Court orders Dorothy Brown to halt planned updates to ‘problematic’ new case management system

The Cook County Circuit Court clerk will need court approval before making updates, including to portals for civil and traffic cases, apparently after disregarding concerns by the chief judge about operation of the current system.

SHARE Court orders Dorothy Brown to halt planned updates to ‘problematic’ new case management system
Circuit Court Clerk Dorothy Brown in 2018.

Clerk of the Circuit Court of Cook County Dorothy Brown at a press conference March 15, 2018, announcing the implementation of a new case management system and integrated permissive eFiling system.

Erin Brown/Sun-Times file

Cook County Circuit Court Clerk Dorothy Brown has been barred from further implementing her office’s new case management system after she apparently rejected concerns from the office of the chief judge over its continued rollout.

Chief Judge Tim Evans on Thursday issued an order telling Brown not to add new civil and traffic division portals to the case management system without prior approval — or face contempt of court.

The order suggests a battle could be brewing between Evans and Brown just a few months before the beleaguered Brown will leave office.

Brown told the chief judge’s office earlier Thursday she planned to move forward despite the office’s concerns that expanding the system would be “significantly detrimental to the administrative, operational needs of the court” and would cause “irreparable harm to the court’s ability to administer justice,” according to the filing.
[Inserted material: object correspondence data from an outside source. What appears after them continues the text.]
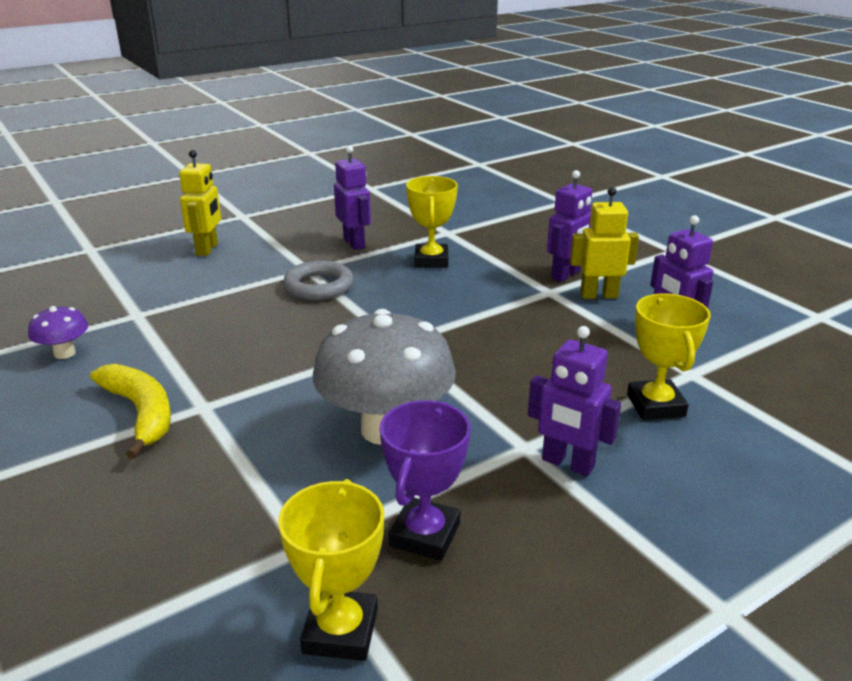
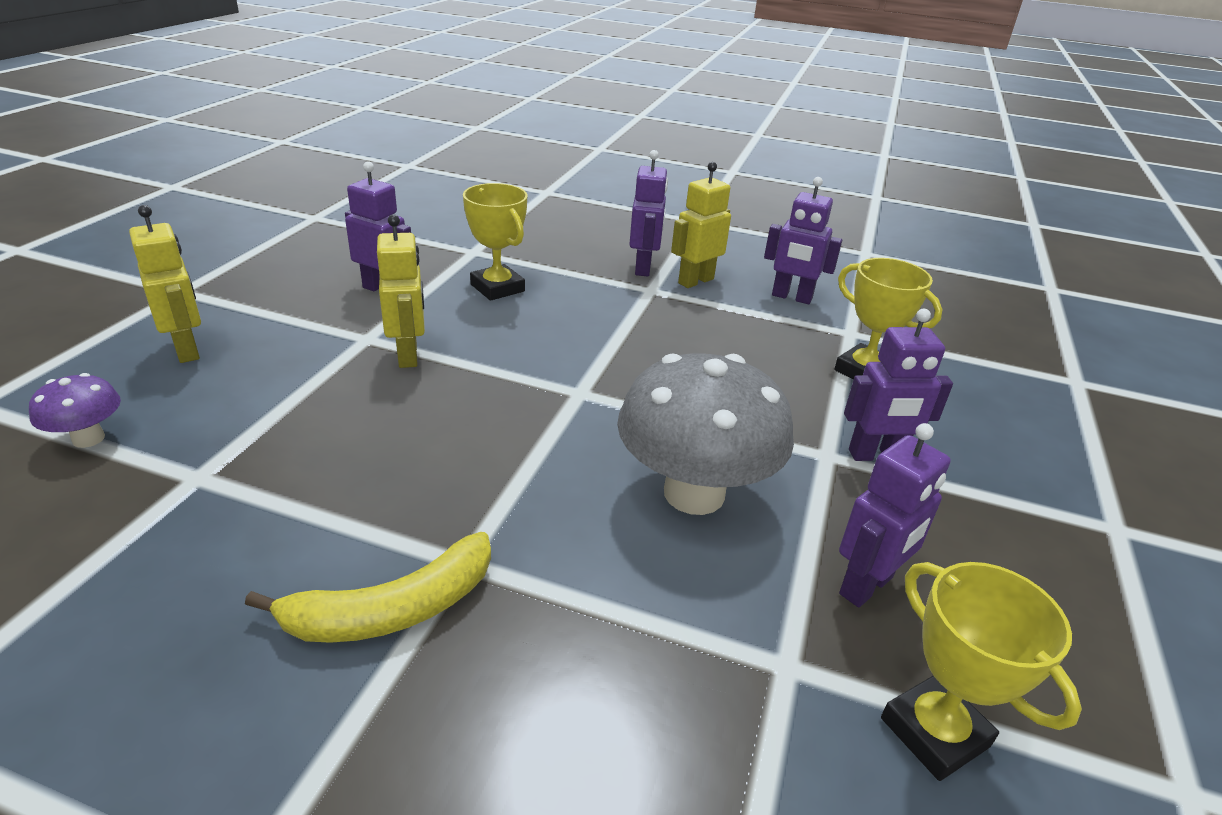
camera: 40 degrees left, 5 degrees up
purple mushroom [28,306,88,359] -> purple mushroom moved to [29,373,121,448]
yellow banana [90,364,171,459] -> yellow banana turned 135 degrees clockwise [245,532,491,643]
grey ring [283,261,354,300] -> yellow robot [377,214,425,368]
purple trophy [380,400,470,561] -> purple robot [839,423,951,607]

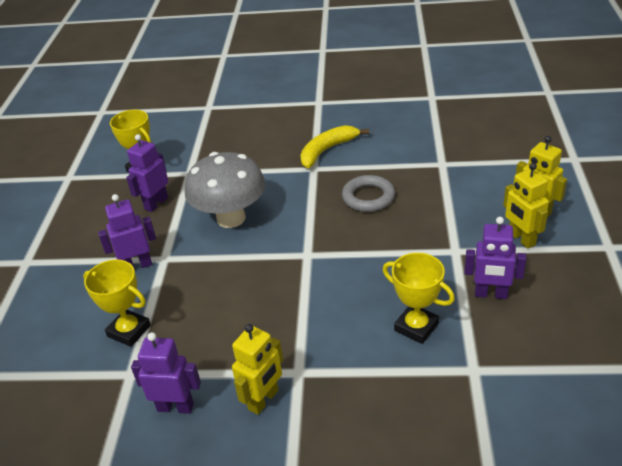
camera: 170 degrees right, 5 degrees up
purple mushroom [29,373,121,448] -> none
yellow robot [377,214,425,368] -> yellow robot moved to [503,163,549,249]
purple robot [630,150,668,277] -> none
none -> grey ring [342,175,395,212]

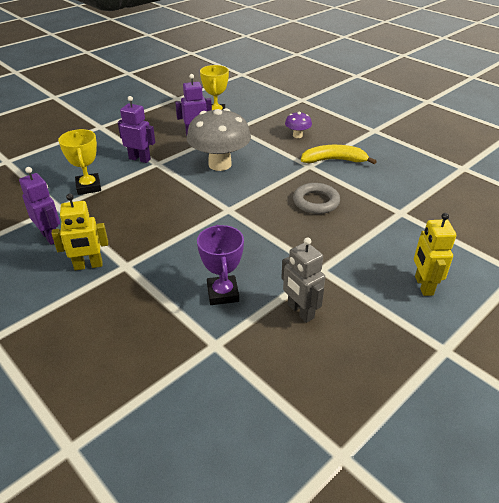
camera: 40 degrees right, 0 degrees up
yellow trophy [383,253,455,344] -> purple trophy [197,225,244,305]
purple robot [464,217,526,299] -> grey robot [281,237,325,323]
yellow robot [503,163,549,249] -> none
none -> purple mushroom [285,112,312,138]

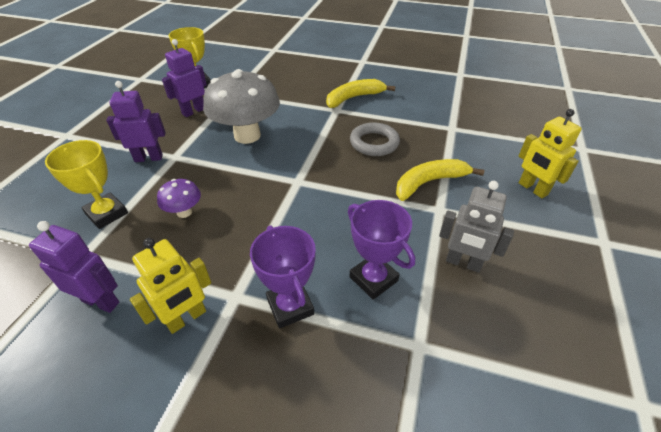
camera: 30 degrees left, 5 degrees up
purple mushroom [285,112,312,138] -> purple mushroom moved to [157,179,201,218]
none -> purple trophy [250,225,316,328]
none -> yellow banana [396,159,485,201]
In a statement Friday, a spokeswoman for Brown said the longtime clerk was “disappointed” the judge had issued the order but would respect it.

“The clerk’s office has been engaged with the chief judge’s office regarding the new system throughout its acquisition and implementation of all the phases,” spokeswoman Jalyne Strong said.

The new $36 million case management system allows the public and court personnel to file, search and review court filings. At its 2018 rollout, Brown promised it would bring her office’s notoriously archaic 40-year-old filing system into the 21st century.

Late last year, after Brown’s office updated the system to include criminal court filings, the records available were often incomplete and took significantly longer to be updated.

In his order, Evans said the criminal division portal at the nation’s second-largest courthouse “continues to be problematic.”

Brown’s office disputed that.

“The clerk’s office is not experiencing any technical difficulties with the current system,” Strong said. “Of course, as with any new system implementation, there were issues that had to be fixed early on, during our post-implementation phase. The criminal system is a very complex system that has thousands of individuals, both internally and externally, using it successfully every day.”

Strong said the judge’s imposed delay in adding the new features would just result in “a waste of taxpayer money.”

Candidates running to replace Brown — who announced last year under a cloud of federal investigations she would not seek re-election after nearly 20 years in the job — have pledged to reform and further modernize the office.

A spokeswoman for Evans’ office declined to comment.